Voss came into the nonprofit at a very interesting time with the COVID-19 pandemic. He not only had to learn to steer this organization, but steer it through the storm.

“There were so many different things to think about and apply between masks, safety protocols, social distancing, sanitization and everything else, but we did it and we honestly haven’t had much of a problem at all with the virus,” Voss said. “I’m very thankful for the staff in that regard.”

Voss foresees a new sports complex and new school-related buildings in the ranch’s future, he said. Ground already has been broken on a new sports complex dedicated to a child and friend of the ranch that recently passed away. It will be known as Cole’s Courts, and Voss said naming the complex in Cole’s honor is a great way to memorialize him forever.

“We want to build more homes on the ranch as well, but in order to do that, we need to expand our school because it’s at capacity,” Voss said. “We’re going to launch a more aggressive campaign to raise funds soon and get an add-on to the school builds and we hope to start construction on that project by the end of 2021.”

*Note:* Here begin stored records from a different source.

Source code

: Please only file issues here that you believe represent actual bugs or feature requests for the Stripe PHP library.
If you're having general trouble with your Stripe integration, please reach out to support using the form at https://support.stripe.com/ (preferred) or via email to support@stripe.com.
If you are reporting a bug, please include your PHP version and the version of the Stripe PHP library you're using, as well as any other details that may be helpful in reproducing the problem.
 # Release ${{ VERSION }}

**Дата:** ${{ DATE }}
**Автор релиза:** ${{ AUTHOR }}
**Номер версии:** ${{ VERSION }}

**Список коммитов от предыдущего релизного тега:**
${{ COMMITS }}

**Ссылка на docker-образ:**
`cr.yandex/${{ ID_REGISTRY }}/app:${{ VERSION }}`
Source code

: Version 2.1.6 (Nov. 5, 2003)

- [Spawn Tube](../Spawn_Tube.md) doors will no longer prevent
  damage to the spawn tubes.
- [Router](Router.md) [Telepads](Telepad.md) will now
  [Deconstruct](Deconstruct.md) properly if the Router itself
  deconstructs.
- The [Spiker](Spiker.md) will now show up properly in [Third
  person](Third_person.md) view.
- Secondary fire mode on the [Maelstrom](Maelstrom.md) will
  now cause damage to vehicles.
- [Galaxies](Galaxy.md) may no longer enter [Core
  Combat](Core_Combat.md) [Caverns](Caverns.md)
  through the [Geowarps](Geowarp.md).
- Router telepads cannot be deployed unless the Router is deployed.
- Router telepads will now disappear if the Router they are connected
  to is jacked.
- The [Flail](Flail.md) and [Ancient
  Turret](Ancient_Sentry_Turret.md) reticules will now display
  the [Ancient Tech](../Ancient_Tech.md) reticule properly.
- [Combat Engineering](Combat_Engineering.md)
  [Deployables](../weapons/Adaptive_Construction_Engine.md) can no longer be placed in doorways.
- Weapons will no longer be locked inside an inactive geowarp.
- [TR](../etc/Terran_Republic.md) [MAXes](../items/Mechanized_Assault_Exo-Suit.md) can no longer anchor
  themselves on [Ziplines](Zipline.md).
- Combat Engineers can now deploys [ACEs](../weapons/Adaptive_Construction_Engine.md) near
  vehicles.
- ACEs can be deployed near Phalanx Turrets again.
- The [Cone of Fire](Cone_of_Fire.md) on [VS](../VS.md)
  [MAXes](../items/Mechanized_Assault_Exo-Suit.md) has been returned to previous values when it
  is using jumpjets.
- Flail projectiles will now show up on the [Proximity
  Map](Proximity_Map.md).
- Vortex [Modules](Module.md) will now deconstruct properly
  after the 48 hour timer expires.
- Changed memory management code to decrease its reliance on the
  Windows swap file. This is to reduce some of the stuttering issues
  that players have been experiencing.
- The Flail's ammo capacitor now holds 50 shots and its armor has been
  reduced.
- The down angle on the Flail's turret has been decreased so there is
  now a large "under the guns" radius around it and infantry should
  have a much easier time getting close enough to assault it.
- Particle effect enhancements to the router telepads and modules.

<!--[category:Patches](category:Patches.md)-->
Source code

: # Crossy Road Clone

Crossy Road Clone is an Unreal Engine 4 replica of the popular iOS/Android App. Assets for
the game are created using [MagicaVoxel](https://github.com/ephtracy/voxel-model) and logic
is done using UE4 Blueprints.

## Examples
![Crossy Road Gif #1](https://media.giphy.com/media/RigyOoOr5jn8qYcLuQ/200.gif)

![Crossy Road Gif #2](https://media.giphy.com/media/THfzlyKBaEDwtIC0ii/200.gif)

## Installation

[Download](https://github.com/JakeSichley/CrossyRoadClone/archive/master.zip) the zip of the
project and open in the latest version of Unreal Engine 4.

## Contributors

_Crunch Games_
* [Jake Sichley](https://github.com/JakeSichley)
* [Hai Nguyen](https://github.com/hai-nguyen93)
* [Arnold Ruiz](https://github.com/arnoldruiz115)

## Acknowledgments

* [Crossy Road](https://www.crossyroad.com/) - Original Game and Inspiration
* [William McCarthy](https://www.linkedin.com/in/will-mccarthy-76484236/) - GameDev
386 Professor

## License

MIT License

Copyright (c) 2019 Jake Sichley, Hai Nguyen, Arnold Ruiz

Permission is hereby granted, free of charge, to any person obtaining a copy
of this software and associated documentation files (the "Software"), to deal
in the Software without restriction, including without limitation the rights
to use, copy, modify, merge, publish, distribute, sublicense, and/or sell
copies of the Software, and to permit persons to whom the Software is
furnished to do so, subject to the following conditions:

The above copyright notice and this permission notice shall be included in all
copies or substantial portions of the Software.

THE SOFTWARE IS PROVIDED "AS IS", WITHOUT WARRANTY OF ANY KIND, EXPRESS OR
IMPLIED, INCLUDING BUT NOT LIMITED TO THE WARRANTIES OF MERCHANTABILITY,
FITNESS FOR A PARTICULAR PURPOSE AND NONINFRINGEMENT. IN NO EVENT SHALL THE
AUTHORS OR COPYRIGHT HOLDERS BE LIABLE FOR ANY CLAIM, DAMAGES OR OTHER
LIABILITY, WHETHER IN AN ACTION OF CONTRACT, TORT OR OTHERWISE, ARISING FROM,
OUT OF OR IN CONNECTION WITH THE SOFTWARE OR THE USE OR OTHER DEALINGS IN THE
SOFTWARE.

Voss said the ranch also wants to be more aggressive about vocational training too due to the number of those staying at the ranch who need ways to transition from ranch life when they turn 18. The ranch is also always working on community partnerships because those are the heartbeat of what keeps the ranch going, Voss said.

“We wouldn’t be able to do what we do without the support of the community and the people that work here,” Voss said. “We have a great group of people that work at Seamark that are dedicated professionals who want to do what’s best for the kids in our care.

“I can’t say enough good things about the people that work here. Seamark is what it is because of them.”